When I started stitching, with my acorns and squirrels and lovely curled leaves making their way into my first ever border, I wondered about the name ‘Aida’. How did you pronounce it? Where did it come from? Who was this Aida? I imaged her as a person, someone who had the idea for this clever fabric but had been left out of history. I imagined her creating it on some home loom and then stitching crosses on it in the evening as the light went down over medieval chimney tops. Then I thought of other women with the name Aida (or Ada). The first who came to mind was Ada, Countess of Lovelace, a mathematician whose ground-breaking ideas on algorithms led to the first computer. I thought of links between the grid of fabric before me and the grid of a future world wide web. Aida and Ada joined together as we commune online. I thought of Verdi’s eponymous opera, where Aida is an Ethiopian princess. Isn’t there even a line about ‘Celeste Aida’, heavenly Aida? It certainly is to many of us who stitch.
There actually seem to be conflicting ideas as to why the most popular of cross stitching fabrics is called Aida. Its earliest incarnation was called Java (another link to computing), but in the late 1800s it was renamed. Some think this was a canny marketing move designed to capture an audience transfixed by the popularity of Verdi’s opera. Its earlier form was apparently also marketed as ‘Toile Colbert’, a version of French Flax possibly named for Jean-Baptiste Colbert who was minister of finances under Louis XIV, and who laboured to rescue France from bankruptcy in the 1600s. Apparently he also worked at regulating guilds, especially the textile industry. I read that ‘if authorities found a merchant’s cloth to be unsatisfactory they were to tie him to a post with the cloth attached to him’. Brick House Fabrics have a wonderful article on this period here.
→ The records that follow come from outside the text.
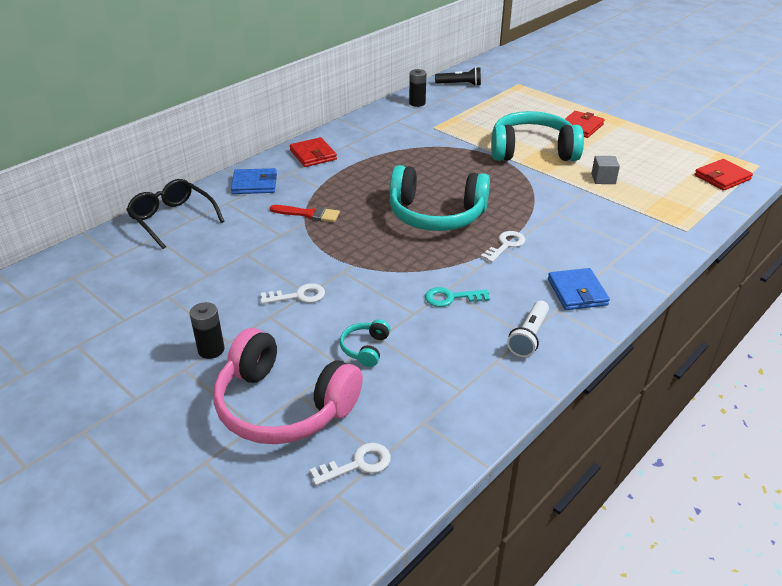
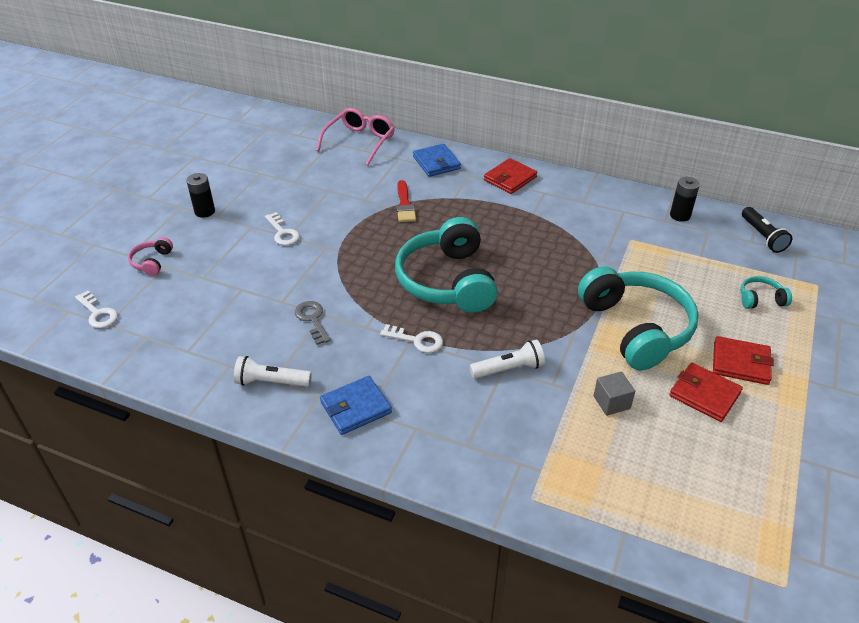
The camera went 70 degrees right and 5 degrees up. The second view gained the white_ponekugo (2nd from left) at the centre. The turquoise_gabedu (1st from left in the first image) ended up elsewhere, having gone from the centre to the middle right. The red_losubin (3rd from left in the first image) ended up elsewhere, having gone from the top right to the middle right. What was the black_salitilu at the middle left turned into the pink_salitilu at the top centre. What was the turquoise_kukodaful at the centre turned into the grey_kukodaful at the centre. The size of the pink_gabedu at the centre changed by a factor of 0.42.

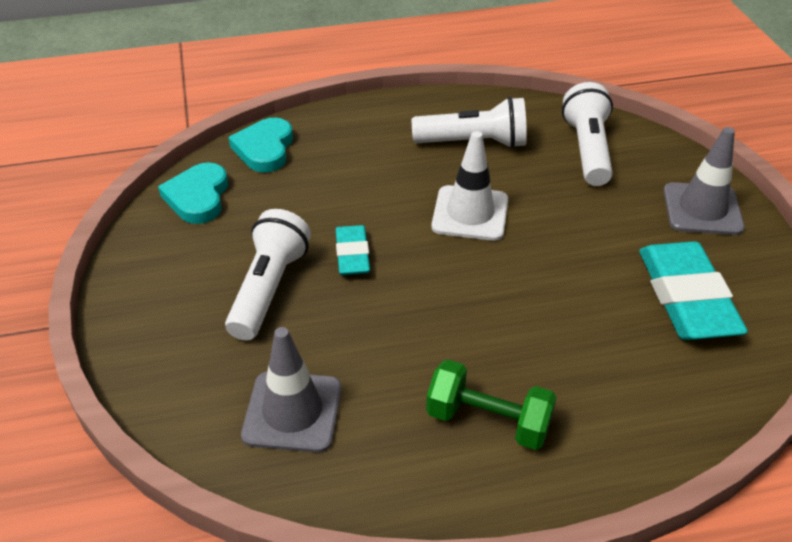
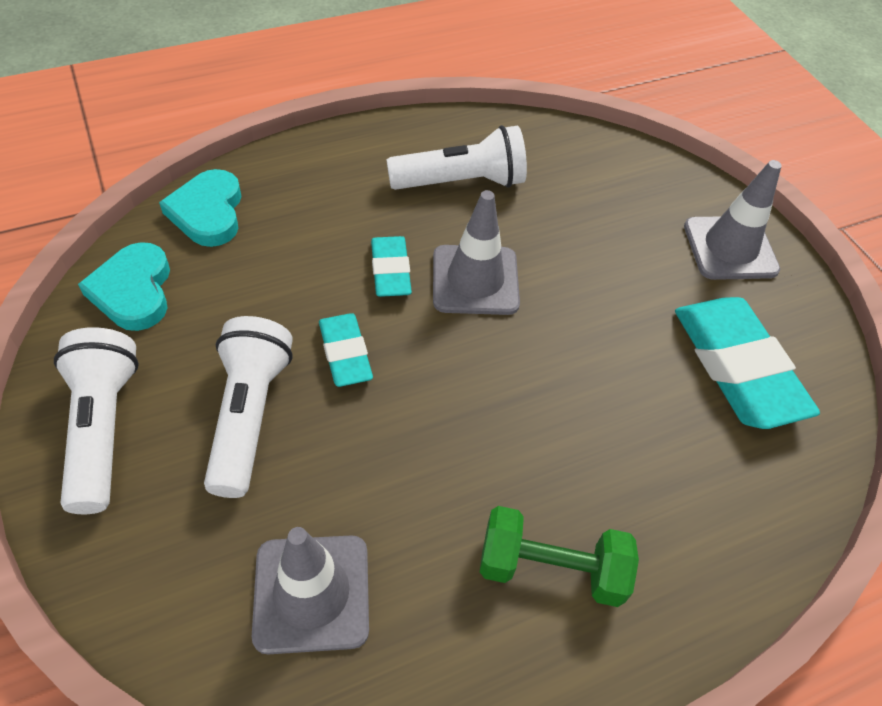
The camera went 15 degrees left and 10 degrees up. The second view gained the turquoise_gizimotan (2nd from left) at the centre. The white_ponekugo (3rd from left in the first image) ended up elsewhere, having gone from the top right to the middle left. What was the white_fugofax at the centre turned into the grey_fugofax (2nd from left) at the centre.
I like to stitch on different fabrics simply because they give different effects and I have a stash of linen and a stash of Aida, which I seem compelled to move between. I also Iike to stitch on lower count fabrics to give my eyes a break sometimes. At the moment I’m stitching a seasonal sampler on 28ct Lugano and a bookmark on 16ct Aida. Both look perfectly placed to me. I have some black Aida that I cant face stitching on (yet) and some cream Aida earmarked for another Moira Blackburn design. I like marrying the folky look of Aida with folky designs: birds and flowers, simple trees and fruit.
Aida then, remains a mainstay of my stitching life. I sit and stitch, my needle plying the squares of this simple grid and think of how so many of our stitching journeys began (and are maintained) right here. I think of rogue merchants in 17th century France, Italian operas, the nascent world of computing, and Ethiopian princesses. But I’m not doing anything fancy at all, I’m ‘just’ stitching on Aida.